For the listing below, give the count of lines containing the string "solceller" and nothing else.

Data provided:
########################################

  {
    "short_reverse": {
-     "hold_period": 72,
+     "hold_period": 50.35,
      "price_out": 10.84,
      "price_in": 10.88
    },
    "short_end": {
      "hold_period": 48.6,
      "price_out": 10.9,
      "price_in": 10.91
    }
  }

########################################

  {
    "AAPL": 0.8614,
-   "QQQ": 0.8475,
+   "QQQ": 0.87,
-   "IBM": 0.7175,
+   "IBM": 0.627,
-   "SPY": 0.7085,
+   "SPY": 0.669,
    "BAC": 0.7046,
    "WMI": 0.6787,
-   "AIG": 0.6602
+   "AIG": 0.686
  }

########################################

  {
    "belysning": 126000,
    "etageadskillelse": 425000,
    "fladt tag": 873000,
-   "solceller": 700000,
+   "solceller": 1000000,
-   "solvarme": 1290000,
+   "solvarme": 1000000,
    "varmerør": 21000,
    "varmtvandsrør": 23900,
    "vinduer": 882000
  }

########################################

Result: 2